Byte cap for request bodies. Enforced on every body-reading route. The adapter decodes the body (base64 if event.isBase64Encoded is true) and rejects 413 PayloadTooLarge before JSON.parse when the decoded byte length exceeds the cap.
Default: 1048576 (1 MiB), matching dynamodb-toolkit/handler + the koa / express / fetch adapters.
// Low-power device endpoint — cap at 64 KiB
createLambdaAdapter(adapter, {maxBodyBytes: 64 * 1024});
// Dedicated bulk-load endpoint — allow larger bodies (subject to Lambda's own cap)
createLambdaAdapter(bulkAdapter, {maxBodyBytes: 5 * 1024 * 1024});Lambda also enforces platform-level caps, and they're different per trigger:
| Trigger | Platform cap |
|---|---|
| API Gateway REST (v1) | 10 MB (sync), 6 MB via SDK |
| API Gateway HTTP (v2) | 6 MB |
| Lambda Function URL | 6 MB |
| ALB | 1 MB (default), configurable up to tens of MB |
maxBodyBytes is the tenant-level cap — the value you want enforced at the adapter layer before JSON.parse runs. Keep it ≤ the trigger's platform cap; the adapter cap fires first and returns a clean JSON 413 instead of AWS's raw platform error.
Over-cap requests get 413 PayloadTooLarge with {code: 'PayloadTooLarge'}. Malformed JSON gives 400 BadJsonBody. See Body reading.
Path prefix the adapter owns. Stripped from the incoming path before route matching.
Default: unset — the adapter sees the full event path and treats it as rooted at /.
// Function URL — Lambda owns the whole URL.
const handler = createLambdaAdapter(planets);
// Mounted under /planets — GET /planets/earth → adapter sees GET /earth.
const handler = createLambdaAdapter(planets, {mountPath: '/planets'});Match rules:
- Exact match (
eventPath === mountPath) → route is/. - Prefix match (
eventPath.startsWith(mountPath + '/')) → route iseventPath.slice(mountPath.length). - Anything else → empty
404.
Matching is case-sensitive. No trailing-slash normalization beyond what the trigger does to the event path.

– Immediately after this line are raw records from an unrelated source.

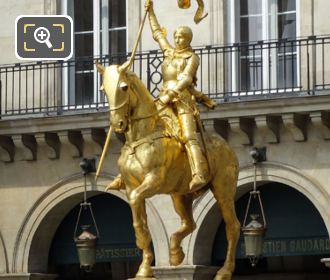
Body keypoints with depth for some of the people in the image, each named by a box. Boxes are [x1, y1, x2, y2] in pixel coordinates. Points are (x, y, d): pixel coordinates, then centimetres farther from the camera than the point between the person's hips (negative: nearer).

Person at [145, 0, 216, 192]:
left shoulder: (192, 58, 3)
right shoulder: (170, 53, 22)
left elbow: (185, 79, -12)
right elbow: (157, 33, 35)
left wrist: (169, 95, -24)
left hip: (183, 99, -7)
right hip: (165, 100, 7)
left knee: (188, 136, -27)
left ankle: (200, 174, -45)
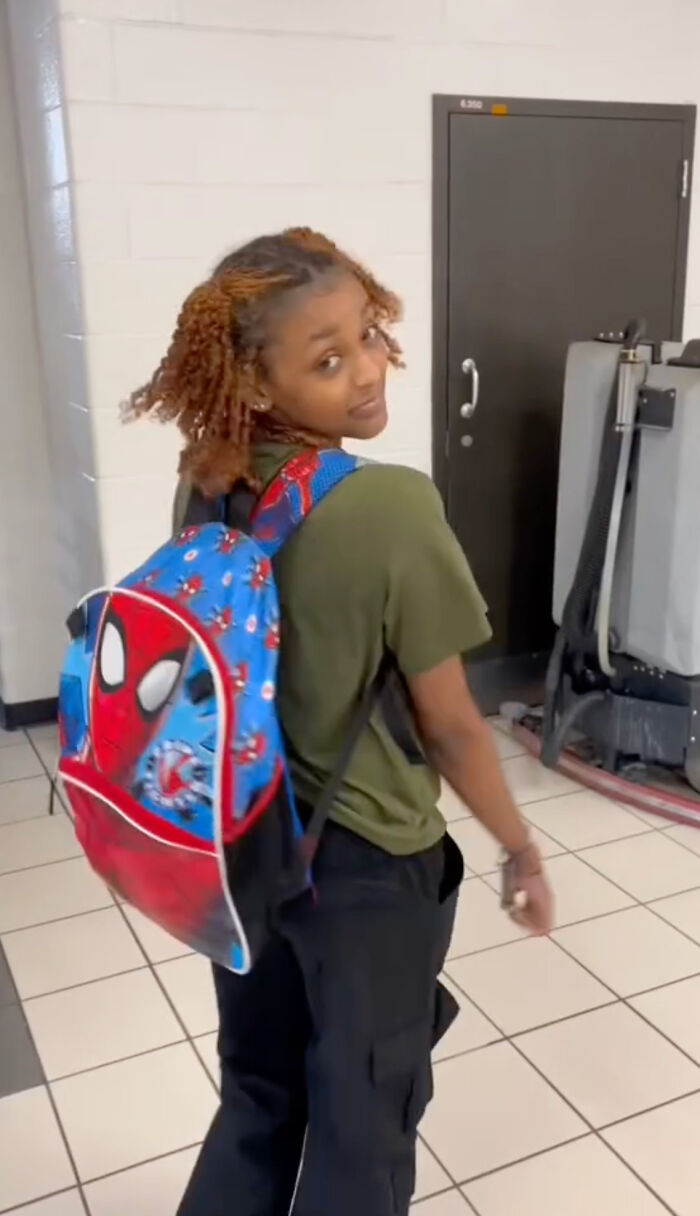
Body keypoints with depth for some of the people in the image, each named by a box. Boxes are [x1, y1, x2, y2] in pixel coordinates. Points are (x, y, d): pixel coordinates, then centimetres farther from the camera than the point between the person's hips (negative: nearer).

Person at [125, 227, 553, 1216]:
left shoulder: (207, 489, -7)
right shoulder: (392, 511, -26)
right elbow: (451, 729, -19)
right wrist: (523, 851, -2)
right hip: (369, 865, -5)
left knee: (257, 1096, 28)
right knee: (362, 1119, 21)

Stage prefixes are the trigger's job. API Gateway stage variables (/prod, /dev) are stripped before the Lambda sees the event — event.path on v1 is already /planets/earth, not /prod/planets/earth. Set mountPath to the adapter's logical root (/planets), not the full external URL.
ALB doesn't strip anything — the path on the event is whatever the client sent. Keep mountPath aligned with the listener-rule path-pattern if the rule routes a subtree.
The options surface is a near-superset of dynamodb-toolkit/handler's HandlerOptions:
-
policy,sortableIndices,keyFromPath,maxBodyBytes— identical shape and semantics. -
exampleFromContext— extended from the core's(query, body)signature witheventandcontextarguments. Callbacks written against the core handler still work (extra args ignored). -
mountPath— Lambda-specific. The bundlednode:httphandler doesn't take a mount because it assumes rooted paths.
No onMiss hook (unlike the fetch adapter) — Lambda handlers are always terminal. Custom miss-body shapes go through policy.errorBody + policy.statusCodes.miss like any other error.